- ACTION ITEM A -
Answer these questions using the album review:
(i) Which three songs feature steel guitar prominently?
(ii) Who is "Jimmie Standing in the Rain" presumably about?
(iii) What does "Bullets for the New-Born King" consist of?

- EXERCISE TEXT -
*****
It's a scattershot approach that mostly works well. The self-titled album opener and "Five Small Words" are classic Costello rock songs, though the equally up-tempo "The Spell That You Cast" sounds to me like a bad Brutal Youth outtake; as fun as the song is, it tends to feel every bit as slight as something like "Playboy to a Man" or "Luxembourg." There are hints of jazz in "Jimmie Standing in the Rain," a song that contains some of the album's best lines ("forgotten man/ Indifferent nation") and, with its references to "slow coaches rolling o'er the moor" and a cowboy singer "mild and bitter from tuberculosis," is presumably about Jimmie Rodgers. Steel guitar features prominently on "I Lost You," "That's Not the Part of Him You're Leaving" and "Dr. Watson, I Presume," a trio of solid songs that owe a debt to Americana/country every bit as much as Almost Blue did before them. Costello was always a folk singer of sorts at heart - a fact obscured by his pissed-off persona, surly disposition and infamous fixation with exacting revenge through his lyrics - so it's fitting that unadorned and simply-arranged songs like "All These Strangers" and "Bullets for the New-Born King" offer National Ransom's most enduring moments. An acoustic assassin's lament that consists of only Costello and acoustic guitar, "Bullets" interweaves history and geography and contains some of the album's most evocative imagery and will likely age better than some of the album's genre-specific tracks.
*****
Items listed in a dataset

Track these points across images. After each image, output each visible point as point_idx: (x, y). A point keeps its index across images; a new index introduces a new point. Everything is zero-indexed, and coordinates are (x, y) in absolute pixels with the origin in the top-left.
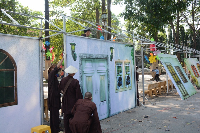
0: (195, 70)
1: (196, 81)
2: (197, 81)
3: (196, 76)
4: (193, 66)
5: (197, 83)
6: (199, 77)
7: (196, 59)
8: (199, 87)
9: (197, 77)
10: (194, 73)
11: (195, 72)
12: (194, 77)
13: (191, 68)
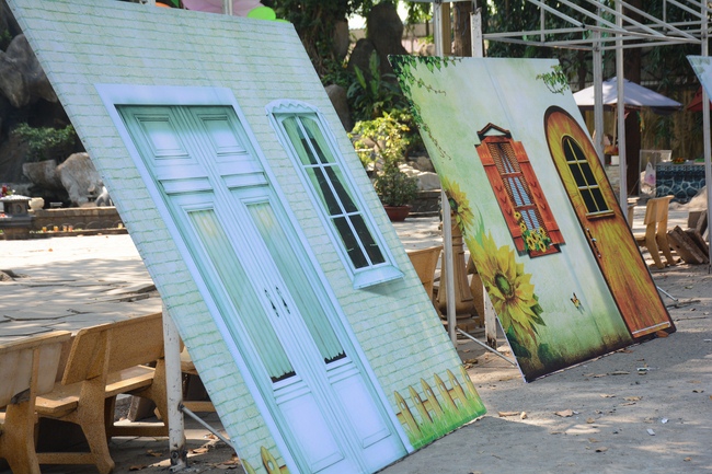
0: (516, 185)
1: (510, 298)
2: (523, 292)
3: (518, 239)
4: (497, 145)
5: (520, 313)
6: (557, 249)
7: (549, 65)
8: (542, 349)
9: (533, 254)
10: (508, 215)
11: (522, 198)
12: (501, 257)
13: (475, 160)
*****
- ACTION ITEM B -
Reproduce the entries word for word, starting at their first line and ending at the line containing "4: (497, 145)". Leave the pictures out.

- TASK ANSWER A -
(i) "I Lost You," "That's Not the Part of Him You're Leaving" and "Dr. Watson, I Presume"
(ii) Jimmie Rodgers
(iii) Only Costello and acoustic guitar

- TASK ANSWER B -
Track these points across images. After each image, output each visible point as point_idx: (x, y). A point keeps its index across images; a new index introduces a new point. Everything is zero-indexed, and coordinates are (x, y) in absolute pixels with the origin in the top-left.
0: (195, 70)
1: (196, 81)
2: (197, 81)
3: (196, 76)
4: (193, 66)
5: (197, 83)
6: (199, 77)
7: (196, 59)
8: (199, 87)
9: (197, 77)
10: (194, 73)
11: (195, 72)
12: (194, 77)
13: (191, 68)
0: (516, 185)
1: (510, 298)
2: (523, 292)
3: (518, 239)
4: (497, 145)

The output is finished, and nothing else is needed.